Today’s author is Interim Pastor Steve Sylvester.

Every now and then as a pastor I will make a statement about something that’s going on in the world and a businessperson—or businessman, actually, because I think it has always been a man—will tell me to stay in my lane and do religious stuff because I don’t understand how the real world works. They go on to tell me that the real world is about money and making a living. They employ people, while I do religious stuff. I usually just shrug. I mean, it’s true, there are things I don’t know.  Occasionally, however, I’ve pointed out that I don’t manufacture widgets that I talk people into buying, and I don’t make fake food no one should ever put into their bodies.  But, I tell them, I have sat and held hands with people as they die. I have prayed with a couple heading for a divorce or tried to round up rent money for a single mom with three kids, and I have talked to and prayed with shocked and grieving parents in their living room as their daughter is brought up from the basement stairs in a body bag. And then I’ll ask whether those things are “real world” enough for them.

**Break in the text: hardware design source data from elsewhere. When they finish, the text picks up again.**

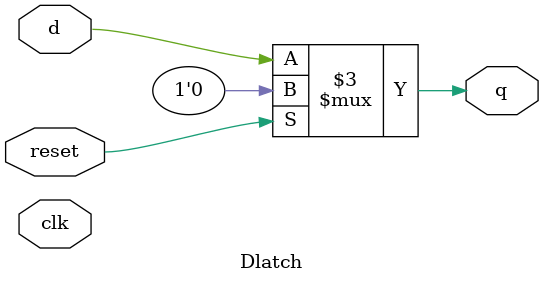
<source format=v>
`timescale 1ns / 1ps


module Dlatch(
    input d, clk, reset,
    output reg q
);
    always@( clk)
    begin 
        if (reset)
            q <= 1'b0;
        else
            q <= d;
    end
endmodule

</source>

I don’t do that kind of thing often, but there are times when people need to have explained to them that living as a person of faith in this world is as real as it gets.

As we begin our Holy Week, we are called to remember that being a person of faith is real world stuff.  It’s not religious ceremony.  It’s Jesus confronting the puffed up might of Rome and saying, “Your threat of violence to keep control is not what God intended.  Your division of people into master and servant is not what God intended.  Your state-sponsored terror to make people toe the line is not what God intended.” 

This really is real-world stuff.  It was real world stuff for Jesus, of course, because Jesus was the grain of wheat that fell into the earth to die in order to bear much fruit.  And it’s real-world stuff for us, because we are called to follow Jesus by loving as he loved.  Living as a person of faith is not play-acting avoidance of the real world.  Living as a person of faith means daring to enter ever more deeply into the real world.  It means choosing Jesus’ donkey over Pilate’s chariot, and it means making that choice every single day.

With the Holy Week story that we started on this Palm Sunday, we will remember that for Jesus, living as a person of faith meant challenging Caesar, and challenging Caesar meant dying.  But it also meant aligning his life with God’s intentions, and that meant life.  It meant living fully in this present world, and it meant being raised up to new life in the world to come.  And there is nothing more real than those two things.  There is nothing more real in the here and now and there is nothing more real in the new life God will give us.